● EXERCISE:
In the material below, the lines from the one containing "sont-ces derniers abdiquas à leurs" through the one containing "íntimas sin autorización, se registraron" are to be given again exactly, ends included, and no others.

__________

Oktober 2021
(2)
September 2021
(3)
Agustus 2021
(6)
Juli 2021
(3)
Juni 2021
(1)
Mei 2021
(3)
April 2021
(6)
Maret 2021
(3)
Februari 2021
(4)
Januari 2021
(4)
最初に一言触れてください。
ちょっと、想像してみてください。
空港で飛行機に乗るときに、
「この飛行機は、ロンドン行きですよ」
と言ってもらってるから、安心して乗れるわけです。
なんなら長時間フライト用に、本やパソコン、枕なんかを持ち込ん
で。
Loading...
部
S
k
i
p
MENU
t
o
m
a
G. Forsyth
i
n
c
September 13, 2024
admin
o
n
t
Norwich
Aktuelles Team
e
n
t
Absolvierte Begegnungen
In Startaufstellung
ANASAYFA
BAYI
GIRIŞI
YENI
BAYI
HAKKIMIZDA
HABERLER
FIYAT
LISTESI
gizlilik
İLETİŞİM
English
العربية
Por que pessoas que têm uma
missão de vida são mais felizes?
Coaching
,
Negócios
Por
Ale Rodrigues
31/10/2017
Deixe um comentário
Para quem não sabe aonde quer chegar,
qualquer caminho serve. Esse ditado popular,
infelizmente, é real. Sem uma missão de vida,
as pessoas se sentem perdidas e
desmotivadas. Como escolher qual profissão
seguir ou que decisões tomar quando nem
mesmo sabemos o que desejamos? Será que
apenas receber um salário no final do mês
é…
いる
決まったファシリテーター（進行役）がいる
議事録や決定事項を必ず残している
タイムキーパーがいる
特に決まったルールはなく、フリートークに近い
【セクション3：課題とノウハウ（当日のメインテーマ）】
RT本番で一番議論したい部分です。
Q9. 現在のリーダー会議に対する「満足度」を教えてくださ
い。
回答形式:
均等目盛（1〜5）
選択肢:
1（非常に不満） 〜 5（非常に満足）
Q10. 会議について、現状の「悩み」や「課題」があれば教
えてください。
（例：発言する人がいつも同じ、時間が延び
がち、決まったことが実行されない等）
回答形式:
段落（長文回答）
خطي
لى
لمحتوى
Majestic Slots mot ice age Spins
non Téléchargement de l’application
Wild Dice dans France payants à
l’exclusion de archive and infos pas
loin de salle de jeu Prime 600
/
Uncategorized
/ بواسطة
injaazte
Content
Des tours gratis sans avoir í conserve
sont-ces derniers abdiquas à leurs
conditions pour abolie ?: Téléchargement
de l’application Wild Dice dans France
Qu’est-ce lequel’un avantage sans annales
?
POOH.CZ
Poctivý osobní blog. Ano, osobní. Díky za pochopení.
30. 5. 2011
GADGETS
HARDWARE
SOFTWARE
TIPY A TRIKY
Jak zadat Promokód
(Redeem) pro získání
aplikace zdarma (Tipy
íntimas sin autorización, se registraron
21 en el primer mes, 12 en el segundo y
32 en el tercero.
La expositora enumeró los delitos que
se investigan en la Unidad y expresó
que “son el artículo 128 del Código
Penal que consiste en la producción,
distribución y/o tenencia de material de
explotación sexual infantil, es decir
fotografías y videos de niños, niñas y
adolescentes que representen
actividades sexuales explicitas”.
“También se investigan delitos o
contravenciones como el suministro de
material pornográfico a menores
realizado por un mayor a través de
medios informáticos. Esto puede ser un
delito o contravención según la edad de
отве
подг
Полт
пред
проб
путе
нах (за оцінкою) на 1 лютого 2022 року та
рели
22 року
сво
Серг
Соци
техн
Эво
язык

__________

● COMPLETED EXERCISE:
sont-ces derniers abdiquas à leurs
conditions pour abolie ?: Téléchargement
de l’application Wild Dice dans France
Qu’est-ce lequel’un avantage sans annales
?
POOH.CZ
Poctivý osobní blog. Ano, osobní. Díky za pochopení.
30. 5. 2011
GADGETS
HARDWARE
SOFTWARE
TIPY A TRIKY
Jak zadat Promokód
(Redeem) pro získání
aplikace zdarma (Tipy
íntimas sin autorización, se registraron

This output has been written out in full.